● **Exercise brief**
In the records below, find each line with the word "паре" and copy it.

● **Dataset extract**
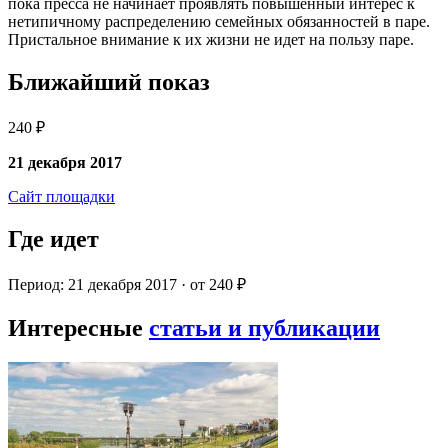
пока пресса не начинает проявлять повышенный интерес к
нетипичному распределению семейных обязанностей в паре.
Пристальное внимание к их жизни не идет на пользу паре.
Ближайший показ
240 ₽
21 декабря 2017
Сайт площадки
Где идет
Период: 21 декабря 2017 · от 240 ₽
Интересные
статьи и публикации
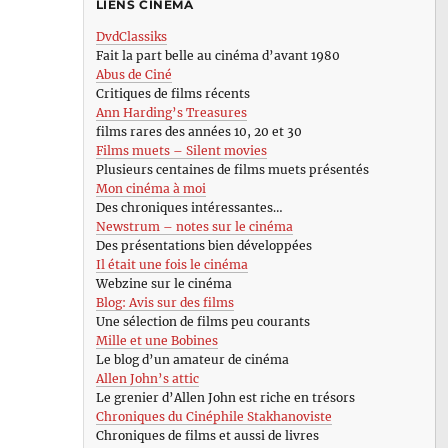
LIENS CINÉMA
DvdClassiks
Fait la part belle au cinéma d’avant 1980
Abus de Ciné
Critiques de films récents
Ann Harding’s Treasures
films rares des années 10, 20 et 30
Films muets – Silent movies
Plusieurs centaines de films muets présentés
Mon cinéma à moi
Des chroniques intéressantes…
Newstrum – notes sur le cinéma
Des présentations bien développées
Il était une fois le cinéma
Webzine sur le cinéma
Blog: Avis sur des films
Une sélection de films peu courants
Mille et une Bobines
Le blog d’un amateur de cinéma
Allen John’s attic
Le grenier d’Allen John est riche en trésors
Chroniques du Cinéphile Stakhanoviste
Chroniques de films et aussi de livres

---

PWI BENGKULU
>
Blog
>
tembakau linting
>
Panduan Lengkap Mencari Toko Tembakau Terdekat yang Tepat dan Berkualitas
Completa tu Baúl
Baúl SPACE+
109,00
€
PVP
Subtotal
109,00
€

● **Reply**
нетипичному распределению семейных обязанностей в паре.
Пристальное внимание к их жизни не идет на пользу паре.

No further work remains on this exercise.